#### [Excerpt to read]

--------

So as the Middle East middle-ages over the next three decades and Asia's infrastructural build-out is completed, only Africa will remain as a source for both youth-driven revolution and cheap labor and commodities. Toss in global warming and you've got a recipe for the most deprived becoming the most depraved.
The U.S., through its invasion and botched occupation of Iraq, has dramatically sped up globalization's frightening reformatting process in the Middle East, and with Africa on deck, the United States military is engaging in a highly strategic flanking maneuver.
non-kinetic effects in action...
Eritrea deployed 25,000 troops to Ethiopian border?
the Sudan Tribune is the only news source to report this. Anyone have any information to support or deny this info?
Eritrea deploying 25000 troops into Ethiopia border - opposition
Tuesday 23 October 2007.
October 22, 2007 (MEKELLE, Ethiopia) — The opposition Eritrean People Democratic Front (EPDF) today said, Eritrea recently has deployed over 25000 troops toward Ethiopia border.

--------

#### [Supplied information]
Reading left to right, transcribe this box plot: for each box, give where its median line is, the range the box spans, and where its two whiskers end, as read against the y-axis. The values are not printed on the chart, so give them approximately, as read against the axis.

--------

#### [Tasks for this exercise]
- A) Answer these questions using the excerpt on Africa and Eritrea:
(i) Which region does it say will remain as a source of both youth-driven revolution and cheap labor and commodities?
(ii) What news source is named as the only one to report the troop deployment?
(iii) Which opposition group said Eritrea had deployed troops toward the Ethiopian border?
- B) Output everything in the excerpt on Africa and Eritrea from "October 22, 2007" down to "toward Ethiopia border.", copied word for word.

#### [Results for each task]
- A)
(i) Africa
(ii) The Sudan Tribune
(iii) The Eritrean People Democratic Front (EPDF)

- B)
October 22, 2007 (MEKELLE, Ethiopia) — The opposition Eritrean People Democratic Front (EPDF) today said, Eritrea recently has deployed over 25000 troops toward Ethiopia border.